-- RECORDED DATA --
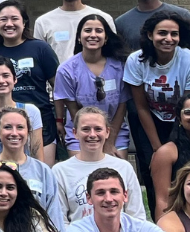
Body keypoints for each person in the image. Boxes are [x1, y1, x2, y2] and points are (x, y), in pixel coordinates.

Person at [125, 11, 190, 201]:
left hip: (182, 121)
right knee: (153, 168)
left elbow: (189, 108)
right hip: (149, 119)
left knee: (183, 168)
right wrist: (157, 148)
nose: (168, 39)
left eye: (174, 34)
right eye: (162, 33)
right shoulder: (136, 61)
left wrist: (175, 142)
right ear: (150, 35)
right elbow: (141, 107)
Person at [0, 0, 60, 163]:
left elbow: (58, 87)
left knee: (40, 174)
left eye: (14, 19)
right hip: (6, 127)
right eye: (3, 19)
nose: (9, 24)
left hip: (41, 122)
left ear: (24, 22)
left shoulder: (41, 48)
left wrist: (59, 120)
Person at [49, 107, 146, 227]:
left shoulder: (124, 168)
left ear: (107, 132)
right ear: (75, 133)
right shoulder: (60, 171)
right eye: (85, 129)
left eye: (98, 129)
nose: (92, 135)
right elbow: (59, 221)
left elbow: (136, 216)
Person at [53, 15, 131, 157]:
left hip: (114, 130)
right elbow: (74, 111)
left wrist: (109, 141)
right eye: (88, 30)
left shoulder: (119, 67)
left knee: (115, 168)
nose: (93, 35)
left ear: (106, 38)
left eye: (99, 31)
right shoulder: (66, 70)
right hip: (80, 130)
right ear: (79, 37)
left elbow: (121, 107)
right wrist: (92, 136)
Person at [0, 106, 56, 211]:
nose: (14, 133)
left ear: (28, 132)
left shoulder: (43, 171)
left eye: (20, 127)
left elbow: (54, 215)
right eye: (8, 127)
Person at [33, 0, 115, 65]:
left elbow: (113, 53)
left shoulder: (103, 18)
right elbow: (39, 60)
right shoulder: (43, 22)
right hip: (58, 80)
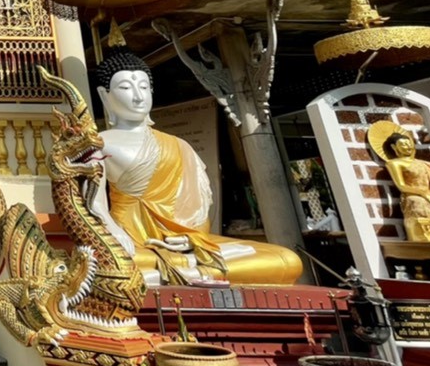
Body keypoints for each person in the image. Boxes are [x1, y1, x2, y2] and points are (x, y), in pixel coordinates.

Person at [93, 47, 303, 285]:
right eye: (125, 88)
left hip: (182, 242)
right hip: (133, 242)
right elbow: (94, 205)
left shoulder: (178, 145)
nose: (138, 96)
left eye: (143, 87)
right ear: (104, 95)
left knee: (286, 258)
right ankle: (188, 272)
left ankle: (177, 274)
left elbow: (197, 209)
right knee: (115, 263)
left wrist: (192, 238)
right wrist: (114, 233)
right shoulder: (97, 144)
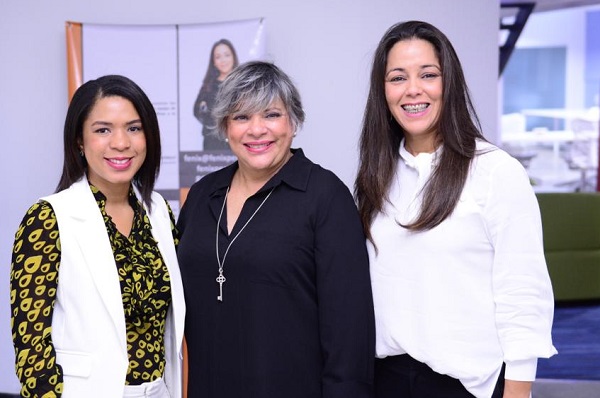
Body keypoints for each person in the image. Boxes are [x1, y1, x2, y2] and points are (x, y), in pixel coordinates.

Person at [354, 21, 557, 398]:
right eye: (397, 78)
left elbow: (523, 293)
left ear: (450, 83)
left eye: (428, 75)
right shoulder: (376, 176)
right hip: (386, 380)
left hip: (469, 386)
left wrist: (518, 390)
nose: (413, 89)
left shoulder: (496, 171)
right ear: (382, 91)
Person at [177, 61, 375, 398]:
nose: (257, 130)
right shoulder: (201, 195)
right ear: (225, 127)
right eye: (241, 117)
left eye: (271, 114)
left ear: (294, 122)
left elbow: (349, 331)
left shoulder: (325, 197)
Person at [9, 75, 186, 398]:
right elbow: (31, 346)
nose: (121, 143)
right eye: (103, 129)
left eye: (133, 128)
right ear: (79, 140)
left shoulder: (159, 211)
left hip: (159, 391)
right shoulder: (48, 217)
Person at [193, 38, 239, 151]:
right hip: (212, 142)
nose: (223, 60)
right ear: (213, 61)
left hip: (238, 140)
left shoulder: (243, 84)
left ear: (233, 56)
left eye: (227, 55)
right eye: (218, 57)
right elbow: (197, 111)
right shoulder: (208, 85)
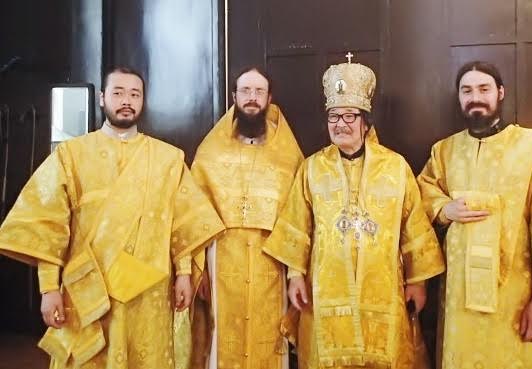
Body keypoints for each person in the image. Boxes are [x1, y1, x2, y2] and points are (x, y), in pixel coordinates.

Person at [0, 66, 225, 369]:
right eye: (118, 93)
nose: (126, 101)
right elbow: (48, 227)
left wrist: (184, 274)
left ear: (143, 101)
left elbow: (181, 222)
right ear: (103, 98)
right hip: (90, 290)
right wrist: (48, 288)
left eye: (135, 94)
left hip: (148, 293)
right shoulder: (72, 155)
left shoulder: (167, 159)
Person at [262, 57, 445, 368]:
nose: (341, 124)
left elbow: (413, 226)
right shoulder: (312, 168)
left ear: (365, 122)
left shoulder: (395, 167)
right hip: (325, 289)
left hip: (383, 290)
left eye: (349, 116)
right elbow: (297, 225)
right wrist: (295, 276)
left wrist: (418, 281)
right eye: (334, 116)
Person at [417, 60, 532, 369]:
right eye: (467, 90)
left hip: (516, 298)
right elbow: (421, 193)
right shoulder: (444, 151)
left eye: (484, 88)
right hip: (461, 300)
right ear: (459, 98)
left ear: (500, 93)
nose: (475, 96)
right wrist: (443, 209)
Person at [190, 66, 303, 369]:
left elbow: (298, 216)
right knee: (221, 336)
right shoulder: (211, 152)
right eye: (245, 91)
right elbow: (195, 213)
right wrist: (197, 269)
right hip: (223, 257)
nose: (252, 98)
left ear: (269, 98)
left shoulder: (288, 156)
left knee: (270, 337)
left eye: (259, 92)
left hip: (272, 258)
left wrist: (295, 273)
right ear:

-- BRIEF --
Only lines belong in the copy: transcribe those from the start of the data through the line that contains "left eye: (174, 34)", and skip the pictures.

-- WRITTEN REPLY --
Body keypoints for each person in the image. Boxes are [x1, y1, x2, y2] and points are (x, y), in pixel coordinates.

Person at [125, 11, 190, 201]:
left hip: (182, 121)
right knee: (153, 168)
left elbow: (189, 108)
right hip: (149, 119)
left knee: (183, 168)
right wrist: (157, 148)
nose: (168, 39)
left eye: (174, 34)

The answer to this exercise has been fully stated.